# SUPPLIED RECORDS
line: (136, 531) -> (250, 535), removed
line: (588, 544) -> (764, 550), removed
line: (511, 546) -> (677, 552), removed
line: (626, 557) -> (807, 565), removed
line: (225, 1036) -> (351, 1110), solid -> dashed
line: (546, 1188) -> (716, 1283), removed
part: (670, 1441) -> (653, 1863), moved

# REQUIRED ACTION
Make an exact copy of each line, beginning at the one containing "line: (225, 1036)" and ending with the last line of the data, and of no other line.

# YOUR RESPONSE
line: (225, 1036) -> (351, 1110), solid -> dashed
line: (546, 1188) -> (716, 1283), removed
part: (670, 1441) -> (653, 1863), moved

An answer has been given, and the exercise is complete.